MALANG POST – Untuk mendorong perekonomian warga, Paguyuban Keripik Tempe Sanan, terus melakukan banyak kegiatan.
Meski di balik semua itu, aktivitas pembuatan keripik tempe, tentu kompleks dampaknya. Seperti salah satunya limbah yang dihasilkan. Jika tidak dikelola dengan baik, akan menjadi masalah baru.
Hal itu disampaikan Ketua Paguyuban Keripik Tempe Sanan, Arman Yudi Purnomo, saat menjadi narasumber talkshow di program Idjen Talk. Yang disiarkan langsung Radio City Guide 911 FM, Senin (14/4/2025).
Arman menyebut, beberapa pegiat kampung memanfaatkan kulit kedelai dijadikan tepung untuk bahan pembuatan kue.
“Kami juga bekerjasama dengan akademisi di Malang, untuk mengubah air limbah kedelai jadi nata de soya.”

- - - - -

§ Tindakan yang Diperlukan:
1 - Jawablah pertanyaan berikut berdasarkan berita tentang Paguyuban Keripik Tempe Sanan.
(a) Siapa Ketua Paguyuban Keripik Tempe Sanan?
(b) Program talkshow apa yang menghadirkan ketua paguyuban tersebut sebagai narasumber?
(c) Air limbah kedelai hendak diubah menjadi apa melalui kerja sama dengan akademisi di Malang?
2 - Tuliskan ulang secara persis bagian berita tentang Paguyuban Keripik Tempe Sanan dari “Meski di balik” sampai “menjadi masalah baru.”.

- - - - -

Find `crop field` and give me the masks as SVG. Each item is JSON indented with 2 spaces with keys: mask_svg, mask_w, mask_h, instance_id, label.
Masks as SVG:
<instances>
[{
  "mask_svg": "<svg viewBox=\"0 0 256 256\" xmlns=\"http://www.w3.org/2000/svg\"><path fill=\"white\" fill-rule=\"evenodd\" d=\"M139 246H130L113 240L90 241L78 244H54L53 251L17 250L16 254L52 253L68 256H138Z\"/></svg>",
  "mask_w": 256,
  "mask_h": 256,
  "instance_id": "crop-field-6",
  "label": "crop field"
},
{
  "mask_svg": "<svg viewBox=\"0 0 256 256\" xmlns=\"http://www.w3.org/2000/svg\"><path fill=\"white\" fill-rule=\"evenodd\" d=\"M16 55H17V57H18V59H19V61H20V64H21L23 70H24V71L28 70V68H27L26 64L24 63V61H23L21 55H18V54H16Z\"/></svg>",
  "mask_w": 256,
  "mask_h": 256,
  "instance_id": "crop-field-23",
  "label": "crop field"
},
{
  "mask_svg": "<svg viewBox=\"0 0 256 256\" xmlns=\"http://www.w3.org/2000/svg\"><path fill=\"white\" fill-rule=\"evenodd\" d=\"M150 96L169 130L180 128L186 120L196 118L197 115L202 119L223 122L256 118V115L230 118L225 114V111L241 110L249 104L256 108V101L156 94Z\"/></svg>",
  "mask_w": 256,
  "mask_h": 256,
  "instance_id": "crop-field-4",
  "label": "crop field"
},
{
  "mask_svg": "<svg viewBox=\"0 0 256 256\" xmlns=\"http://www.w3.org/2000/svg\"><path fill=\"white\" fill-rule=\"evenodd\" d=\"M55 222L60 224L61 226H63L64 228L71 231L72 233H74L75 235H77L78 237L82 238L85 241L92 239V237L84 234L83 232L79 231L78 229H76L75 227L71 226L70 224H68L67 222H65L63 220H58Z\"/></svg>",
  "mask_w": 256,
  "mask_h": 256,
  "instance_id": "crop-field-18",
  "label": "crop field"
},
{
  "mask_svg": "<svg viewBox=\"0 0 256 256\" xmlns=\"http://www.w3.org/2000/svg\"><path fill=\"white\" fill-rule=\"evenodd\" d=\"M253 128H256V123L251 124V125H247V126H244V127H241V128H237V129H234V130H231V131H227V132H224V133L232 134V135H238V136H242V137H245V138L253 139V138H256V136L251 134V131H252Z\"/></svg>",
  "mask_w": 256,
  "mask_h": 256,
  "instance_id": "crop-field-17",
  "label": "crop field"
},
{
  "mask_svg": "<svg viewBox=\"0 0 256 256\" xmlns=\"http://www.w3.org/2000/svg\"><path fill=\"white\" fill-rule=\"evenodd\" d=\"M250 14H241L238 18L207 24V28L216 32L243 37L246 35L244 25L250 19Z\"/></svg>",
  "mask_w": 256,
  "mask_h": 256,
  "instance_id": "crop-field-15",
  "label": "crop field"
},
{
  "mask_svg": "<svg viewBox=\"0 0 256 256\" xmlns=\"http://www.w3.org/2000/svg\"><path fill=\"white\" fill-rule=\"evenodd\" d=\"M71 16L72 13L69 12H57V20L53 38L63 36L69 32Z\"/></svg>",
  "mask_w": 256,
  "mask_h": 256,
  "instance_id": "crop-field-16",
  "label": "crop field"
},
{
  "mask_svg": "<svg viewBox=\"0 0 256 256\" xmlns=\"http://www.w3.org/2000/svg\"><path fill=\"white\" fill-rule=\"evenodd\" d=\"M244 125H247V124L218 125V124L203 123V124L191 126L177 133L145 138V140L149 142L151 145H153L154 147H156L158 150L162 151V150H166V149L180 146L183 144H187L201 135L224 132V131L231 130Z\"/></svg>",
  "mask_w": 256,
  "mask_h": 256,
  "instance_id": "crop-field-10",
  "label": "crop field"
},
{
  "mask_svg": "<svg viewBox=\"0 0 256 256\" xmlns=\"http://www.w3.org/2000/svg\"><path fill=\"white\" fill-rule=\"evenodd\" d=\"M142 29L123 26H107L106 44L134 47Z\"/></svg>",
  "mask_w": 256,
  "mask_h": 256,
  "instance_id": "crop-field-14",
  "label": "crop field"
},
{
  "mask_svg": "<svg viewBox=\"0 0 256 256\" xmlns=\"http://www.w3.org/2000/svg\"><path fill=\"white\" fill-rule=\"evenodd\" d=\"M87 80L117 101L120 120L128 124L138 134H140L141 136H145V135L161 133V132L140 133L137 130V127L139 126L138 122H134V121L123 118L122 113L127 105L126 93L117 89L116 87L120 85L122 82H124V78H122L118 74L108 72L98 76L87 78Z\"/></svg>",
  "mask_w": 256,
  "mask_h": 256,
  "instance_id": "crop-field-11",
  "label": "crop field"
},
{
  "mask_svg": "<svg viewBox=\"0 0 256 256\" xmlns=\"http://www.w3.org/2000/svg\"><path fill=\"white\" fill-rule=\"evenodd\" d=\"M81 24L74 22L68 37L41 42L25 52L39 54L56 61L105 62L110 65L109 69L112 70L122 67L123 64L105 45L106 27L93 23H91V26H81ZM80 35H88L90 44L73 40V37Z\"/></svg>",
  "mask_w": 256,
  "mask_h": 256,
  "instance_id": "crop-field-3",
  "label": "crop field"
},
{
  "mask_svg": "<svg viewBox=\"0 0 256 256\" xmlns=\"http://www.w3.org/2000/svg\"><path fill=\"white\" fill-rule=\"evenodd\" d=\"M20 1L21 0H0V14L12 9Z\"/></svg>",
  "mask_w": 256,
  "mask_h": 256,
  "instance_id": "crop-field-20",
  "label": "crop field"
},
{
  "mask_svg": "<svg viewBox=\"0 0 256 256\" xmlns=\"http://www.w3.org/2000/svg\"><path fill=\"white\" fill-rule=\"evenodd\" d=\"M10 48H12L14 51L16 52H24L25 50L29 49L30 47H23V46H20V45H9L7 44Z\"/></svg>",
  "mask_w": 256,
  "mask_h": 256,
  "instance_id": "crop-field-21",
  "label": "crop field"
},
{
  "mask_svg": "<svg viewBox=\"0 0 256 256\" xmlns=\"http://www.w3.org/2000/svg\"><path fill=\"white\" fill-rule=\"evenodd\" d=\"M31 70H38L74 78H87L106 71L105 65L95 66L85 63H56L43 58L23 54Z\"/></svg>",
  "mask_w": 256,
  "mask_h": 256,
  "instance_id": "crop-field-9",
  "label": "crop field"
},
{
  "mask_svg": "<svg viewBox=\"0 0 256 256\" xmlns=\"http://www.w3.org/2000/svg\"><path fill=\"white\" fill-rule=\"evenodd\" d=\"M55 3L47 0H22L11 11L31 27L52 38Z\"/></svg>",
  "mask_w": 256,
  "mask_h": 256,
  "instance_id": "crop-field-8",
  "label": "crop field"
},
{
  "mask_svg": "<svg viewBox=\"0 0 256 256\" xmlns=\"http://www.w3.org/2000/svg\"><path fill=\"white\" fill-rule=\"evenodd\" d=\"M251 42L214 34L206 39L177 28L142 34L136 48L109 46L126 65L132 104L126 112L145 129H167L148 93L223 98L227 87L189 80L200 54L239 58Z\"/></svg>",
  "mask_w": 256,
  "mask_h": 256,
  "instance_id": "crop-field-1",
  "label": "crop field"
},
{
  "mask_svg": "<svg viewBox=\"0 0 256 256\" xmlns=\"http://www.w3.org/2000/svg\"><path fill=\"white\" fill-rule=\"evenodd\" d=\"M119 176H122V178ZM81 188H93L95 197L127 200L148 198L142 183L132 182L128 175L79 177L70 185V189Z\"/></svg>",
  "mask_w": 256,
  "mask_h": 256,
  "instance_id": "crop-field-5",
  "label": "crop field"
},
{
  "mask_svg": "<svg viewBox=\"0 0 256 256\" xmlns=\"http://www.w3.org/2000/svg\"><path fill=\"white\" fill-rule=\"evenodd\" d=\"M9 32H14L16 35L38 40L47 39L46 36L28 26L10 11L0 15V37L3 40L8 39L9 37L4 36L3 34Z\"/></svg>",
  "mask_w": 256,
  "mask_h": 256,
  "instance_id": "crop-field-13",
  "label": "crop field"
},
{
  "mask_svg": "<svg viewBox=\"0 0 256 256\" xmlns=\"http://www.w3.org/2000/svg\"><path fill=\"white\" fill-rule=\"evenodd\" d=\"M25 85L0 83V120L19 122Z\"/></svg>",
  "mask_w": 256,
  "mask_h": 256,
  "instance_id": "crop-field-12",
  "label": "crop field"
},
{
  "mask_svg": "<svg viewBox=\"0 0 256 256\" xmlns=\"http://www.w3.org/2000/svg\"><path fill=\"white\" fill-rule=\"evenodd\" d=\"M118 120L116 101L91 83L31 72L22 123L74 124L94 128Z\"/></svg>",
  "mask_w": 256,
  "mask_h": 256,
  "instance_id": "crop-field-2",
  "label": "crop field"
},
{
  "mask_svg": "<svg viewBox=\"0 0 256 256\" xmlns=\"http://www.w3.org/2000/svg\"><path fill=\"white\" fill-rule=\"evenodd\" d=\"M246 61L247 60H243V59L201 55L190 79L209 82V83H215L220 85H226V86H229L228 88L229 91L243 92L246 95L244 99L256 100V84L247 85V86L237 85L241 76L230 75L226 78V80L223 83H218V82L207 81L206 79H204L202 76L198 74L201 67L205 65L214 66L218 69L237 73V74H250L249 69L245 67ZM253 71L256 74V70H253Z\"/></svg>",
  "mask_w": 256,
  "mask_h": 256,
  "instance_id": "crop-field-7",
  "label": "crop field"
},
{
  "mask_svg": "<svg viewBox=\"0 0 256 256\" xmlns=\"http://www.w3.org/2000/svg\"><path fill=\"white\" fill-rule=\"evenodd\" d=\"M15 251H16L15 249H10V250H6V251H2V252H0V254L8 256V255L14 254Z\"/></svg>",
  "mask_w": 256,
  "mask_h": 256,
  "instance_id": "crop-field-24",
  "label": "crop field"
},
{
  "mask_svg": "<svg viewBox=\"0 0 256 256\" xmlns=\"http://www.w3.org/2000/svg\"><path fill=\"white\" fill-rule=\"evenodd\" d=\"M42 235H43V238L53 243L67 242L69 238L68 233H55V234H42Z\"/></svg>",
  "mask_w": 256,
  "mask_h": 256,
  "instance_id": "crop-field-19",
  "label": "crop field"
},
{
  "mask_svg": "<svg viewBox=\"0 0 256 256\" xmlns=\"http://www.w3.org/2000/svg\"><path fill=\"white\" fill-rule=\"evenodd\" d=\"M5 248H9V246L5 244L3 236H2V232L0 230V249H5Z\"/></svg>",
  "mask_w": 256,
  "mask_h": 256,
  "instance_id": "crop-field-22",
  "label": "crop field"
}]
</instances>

- - - - -

§ Hasil Berurutan:
1 -
(a) Arman Yudi Purnomo.
(b) Idjen Talk, yang disiarkan langsung Radio City Guide 911 FM.
(c) Nata de soya.

2 -
Meski di balik semua itu, aktivitas pembuatan keripik tempe, tentu kompleks dampaknya. Seperti salah satunya limbah yang dihasilkan. Jika tidak dikelola dengan baik, akan menjadi masalah baru.